Zaman içerisinde Gerçekte kendilerine bağlı fakat görünüşte bağımsızmış gibi farklı tarikatlar kurmuş böylece dışarıdan müdahale edilmesi ve anlaşılması zor hale gelen bir taktikle daha da karmaşık yapılanma şekli uygulamışlardır.
Karmaşık örgütlenme yapılarının gereği kontrolü sağlamak için farklı ve çok katı hiyerarşik bir yapı ve sistem geliştirmişlerdir. Örneğin liderlik yerine konsey türü bir üst yapı şekillendirilmiş böylelikle hem lideri belli olmayan hem de nesiller boyu ve yüzyıllarca sürecek gizli ve karmaşık bir örgütlenme modelini oluşturmuşlardı.
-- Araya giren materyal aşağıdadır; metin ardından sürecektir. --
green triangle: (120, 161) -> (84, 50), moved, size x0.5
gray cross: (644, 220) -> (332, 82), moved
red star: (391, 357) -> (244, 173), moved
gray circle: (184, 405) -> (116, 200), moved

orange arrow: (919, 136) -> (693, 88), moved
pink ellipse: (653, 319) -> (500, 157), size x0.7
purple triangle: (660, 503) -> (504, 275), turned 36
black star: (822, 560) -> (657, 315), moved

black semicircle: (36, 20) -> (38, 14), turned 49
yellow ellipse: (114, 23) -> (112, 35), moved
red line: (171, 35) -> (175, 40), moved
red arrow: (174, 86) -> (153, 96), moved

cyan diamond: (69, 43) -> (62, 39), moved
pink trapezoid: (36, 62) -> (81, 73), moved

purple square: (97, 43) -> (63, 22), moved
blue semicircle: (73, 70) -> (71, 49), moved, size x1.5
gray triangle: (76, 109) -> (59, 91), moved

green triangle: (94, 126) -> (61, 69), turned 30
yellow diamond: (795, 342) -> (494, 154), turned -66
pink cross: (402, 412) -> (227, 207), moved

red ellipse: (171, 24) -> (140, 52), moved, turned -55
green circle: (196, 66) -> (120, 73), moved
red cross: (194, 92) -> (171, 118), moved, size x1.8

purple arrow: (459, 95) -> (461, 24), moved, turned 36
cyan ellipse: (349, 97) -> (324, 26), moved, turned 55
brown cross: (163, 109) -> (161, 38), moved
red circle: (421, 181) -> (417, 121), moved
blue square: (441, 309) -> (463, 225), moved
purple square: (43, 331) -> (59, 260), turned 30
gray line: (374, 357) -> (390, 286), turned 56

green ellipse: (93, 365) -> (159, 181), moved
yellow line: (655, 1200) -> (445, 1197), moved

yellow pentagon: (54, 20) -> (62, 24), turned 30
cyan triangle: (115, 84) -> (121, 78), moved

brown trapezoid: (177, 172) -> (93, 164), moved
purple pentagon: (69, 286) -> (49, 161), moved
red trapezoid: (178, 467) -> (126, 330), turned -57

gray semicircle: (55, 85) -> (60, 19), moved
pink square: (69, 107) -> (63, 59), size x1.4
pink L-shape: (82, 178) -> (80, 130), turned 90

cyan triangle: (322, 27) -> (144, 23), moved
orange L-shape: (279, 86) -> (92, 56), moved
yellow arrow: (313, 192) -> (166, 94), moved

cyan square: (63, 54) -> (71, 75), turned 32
Bu gizli ve gizemli yapı artık günümüzde yasal bir örgütlenme serbestliğine kavuşmuş ve sivil toplum örgüttü olarak ülkemizde ve dünyanı birçok ülkesinde faaliyet göstermektedirler
Ülkemizde hür ve kabul edilmiş mason locası olarak faaliyet gösteren mason localarının sembolü pergel ve gönyedir, bu logo duvarcı ustaları loncasını simgeler.
Devam edecek
Serhat Bingöl 28/01/2014
YORUMLAR
Gerçekten çok süper bir yazı tebrik ederim. Aslında yazıdan da öte maalesef gerçekler
saygılar sunarım
Merak ediyorum,
ülkemizde kimler kayıtlıdır bu örgüte?
Hangi TÜSİAD üyeleri?
Çok ilginç ve etkileyici bir çalışma.
Masonlar hakkında bilgimiz vardı ama,
tarihçelerini bilmiyorduk.
Öğrenmiş olduk sayenizde.
Güzeldi.
Serhat BİNGÖL
Değerli dostum Gökhan
Uzun yılardır ilgi duyduğum bu dış güçler meselesiyle ilgili okuduğum kitaplardan edindiğim, yüzlerce binlerce bilginin birçoğunu takdir edersin ki yazıya aktarma şansı yoktu. Dolayısıyla öğrendiklerimin önemli bir bölümünü eleyerek olabildiğince özet olarak anlatmaya çalışıyorum. Yoksa tamamını değil sadece daha geniş bir özet olarak bile yazıya aktarsam emin olun aylarca sürecek yazı dizisi oluşur.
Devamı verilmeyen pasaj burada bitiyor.